[Tasks and exercises]
[A] Return the transistor passage word for word from "The related parameter" to "of only 0.57º.".
[B] Condense the paragraph of the transistor passage that begins "Under velocity saturation" into one shorter sentence that keeps its main facts.

[Source passage]

Question 4.3: Check the validity of the assumption of ω0Cdg << gm fo...
Check the validity of the assumption of \omega_0 C_{dg}\ll g_m for a typical 0.13 micron NMOS transistor operating in the velocity saturation regime.
The operating frequency of the amplifier is 3 GHz.
Under velocity saturation (which is the case for a 0.13 micron transistor, as shown in Chapter 1), the transconductance is g_{m(v-sat)} = kWC_{ox}v_{sat} and the drain–gate capacitance C_{dg}=W\times CDGW.
Therefore,
\frac{\omega_0C_{dg}}{g_m}=\frac{\omega_0\times CDGW}{C_{ox}v_{sat}}which is independent of the gate width.
The related parameter values for this 0.13 micron technology are TOX = 2.3\times 10^{-9} [m] (which corresponds to C_{ox}= 15\times 10^{-3} f/m²), and CDGW = 5.18\times 10^{-10} [f/m].
The saturation velocity of electrons in the channel was given in Chapter 1 as 6.5\times 10^4 [m/s]. Therefore
\frac{\omega_0C_{dg}}{g_m}=\frac{2\pi \times (3\times 10^9)\times (5.18\times 10^{-10})}{(15\times 10^{-3})\times (6.5\times 10^4)}\cong 10^{-2}which corresponds to an error of 1% on the magnitude of the gain and an excess phase
shift of only 0.57º.

[Dataset extract]
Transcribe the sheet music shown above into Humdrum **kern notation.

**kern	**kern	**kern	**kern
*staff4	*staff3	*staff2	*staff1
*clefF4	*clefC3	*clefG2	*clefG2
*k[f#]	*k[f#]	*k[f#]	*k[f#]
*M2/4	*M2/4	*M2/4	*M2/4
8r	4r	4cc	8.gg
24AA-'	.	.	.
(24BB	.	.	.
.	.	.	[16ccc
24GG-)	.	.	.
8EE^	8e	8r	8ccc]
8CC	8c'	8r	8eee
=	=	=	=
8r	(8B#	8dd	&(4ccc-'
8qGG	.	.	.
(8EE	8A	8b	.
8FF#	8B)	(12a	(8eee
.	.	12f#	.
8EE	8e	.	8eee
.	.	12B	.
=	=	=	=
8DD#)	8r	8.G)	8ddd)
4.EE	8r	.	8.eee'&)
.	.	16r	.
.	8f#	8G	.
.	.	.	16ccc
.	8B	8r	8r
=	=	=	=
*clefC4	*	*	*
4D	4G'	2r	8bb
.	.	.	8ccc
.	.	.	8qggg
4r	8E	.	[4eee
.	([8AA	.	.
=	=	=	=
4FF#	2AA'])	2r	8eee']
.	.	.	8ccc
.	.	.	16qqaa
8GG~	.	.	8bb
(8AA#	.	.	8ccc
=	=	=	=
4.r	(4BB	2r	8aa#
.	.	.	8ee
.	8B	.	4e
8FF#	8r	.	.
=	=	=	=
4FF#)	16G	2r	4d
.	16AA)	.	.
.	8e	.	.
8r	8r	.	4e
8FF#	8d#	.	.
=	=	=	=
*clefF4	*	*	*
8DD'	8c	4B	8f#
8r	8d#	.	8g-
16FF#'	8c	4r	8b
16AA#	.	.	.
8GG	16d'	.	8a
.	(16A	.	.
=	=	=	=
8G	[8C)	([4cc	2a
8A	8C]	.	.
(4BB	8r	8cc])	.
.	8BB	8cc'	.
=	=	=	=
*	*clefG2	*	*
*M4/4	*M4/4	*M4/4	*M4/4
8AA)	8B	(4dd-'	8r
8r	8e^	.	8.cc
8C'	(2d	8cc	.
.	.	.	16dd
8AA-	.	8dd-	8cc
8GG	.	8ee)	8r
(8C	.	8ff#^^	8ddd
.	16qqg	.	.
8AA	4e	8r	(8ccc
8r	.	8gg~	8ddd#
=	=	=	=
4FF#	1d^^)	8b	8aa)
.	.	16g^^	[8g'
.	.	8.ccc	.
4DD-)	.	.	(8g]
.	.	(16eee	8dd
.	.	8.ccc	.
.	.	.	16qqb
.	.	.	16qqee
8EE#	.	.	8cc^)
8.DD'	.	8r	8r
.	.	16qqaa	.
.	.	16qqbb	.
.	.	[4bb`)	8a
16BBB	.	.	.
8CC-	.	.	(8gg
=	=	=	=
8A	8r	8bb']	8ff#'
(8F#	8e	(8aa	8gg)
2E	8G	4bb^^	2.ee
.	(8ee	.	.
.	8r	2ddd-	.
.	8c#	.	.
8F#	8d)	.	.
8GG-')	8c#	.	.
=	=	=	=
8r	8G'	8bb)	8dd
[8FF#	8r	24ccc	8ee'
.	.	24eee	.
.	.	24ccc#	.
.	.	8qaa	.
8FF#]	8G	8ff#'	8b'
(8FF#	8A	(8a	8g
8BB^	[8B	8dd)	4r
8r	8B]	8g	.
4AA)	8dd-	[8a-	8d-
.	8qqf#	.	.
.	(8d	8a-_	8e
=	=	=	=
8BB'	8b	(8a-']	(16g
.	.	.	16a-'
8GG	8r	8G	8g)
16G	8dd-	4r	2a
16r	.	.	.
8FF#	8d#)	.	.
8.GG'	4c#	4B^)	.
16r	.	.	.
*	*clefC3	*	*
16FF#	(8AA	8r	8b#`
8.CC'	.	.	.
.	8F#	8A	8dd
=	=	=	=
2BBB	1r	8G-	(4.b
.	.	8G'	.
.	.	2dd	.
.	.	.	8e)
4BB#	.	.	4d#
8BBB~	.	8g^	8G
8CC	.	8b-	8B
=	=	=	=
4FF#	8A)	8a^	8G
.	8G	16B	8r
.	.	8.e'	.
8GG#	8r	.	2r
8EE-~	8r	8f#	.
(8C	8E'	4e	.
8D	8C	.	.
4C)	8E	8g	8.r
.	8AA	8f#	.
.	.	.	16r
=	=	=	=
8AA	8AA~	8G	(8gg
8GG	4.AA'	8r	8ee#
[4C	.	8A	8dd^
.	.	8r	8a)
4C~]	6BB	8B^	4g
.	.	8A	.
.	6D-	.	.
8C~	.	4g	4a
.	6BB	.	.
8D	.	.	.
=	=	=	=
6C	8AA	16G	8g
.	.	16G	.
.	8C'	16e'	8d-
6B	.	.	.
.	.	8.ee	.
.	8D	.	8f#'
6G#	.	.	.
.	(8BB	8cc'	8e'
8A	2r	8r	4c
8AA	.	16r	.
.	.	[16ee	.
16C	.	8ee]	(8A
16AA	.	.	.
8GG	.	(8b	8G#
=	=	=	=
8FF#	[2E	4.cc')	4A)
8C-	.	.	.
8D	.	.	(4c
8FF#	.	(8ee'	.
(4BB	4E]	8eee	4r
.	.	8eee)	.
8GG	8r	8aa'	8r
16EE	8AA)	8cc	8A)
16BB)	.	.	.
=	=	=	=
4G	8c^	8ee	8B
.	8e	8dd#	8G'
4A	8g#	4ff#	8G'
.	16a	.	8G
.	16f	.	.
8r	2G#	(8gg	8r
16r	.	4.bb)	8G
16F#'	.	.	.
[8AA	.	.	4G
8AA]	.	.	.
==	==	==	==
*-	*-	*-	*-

[Results in order]
[A]
The related parameter values for this 0.13 micron technology are TOX = 2.3\times 10^{-9} [m] (which corresponds to C_{ox}= 15\times 10^{-3} f/m²), and CDGW = 5.18\times 10^{-10} [f/m].
The saturation velocity of electrons in the channel was given in Chapter 1 as 6.5\times 10^4 [m/s]. Therefore
\frac{\omega_0C_{dg}}{g_m}=\frac{2\pi \times (3\times 10^9)\times (5.18\times 10^{-10})}{(15\times 10^{-3})\times (6.5\times 10^4)}\cong 10^{-2}which corresponds to an error of 1% on the magnitude of the gain and an excess phase
shift of only 0.57º.

[B] A 0.13 micron transistor operates under velocity saturation (shown in Chapter 1), where g_m(v-sat) = kWC_ox v_sat and C_dg = W × CDGW.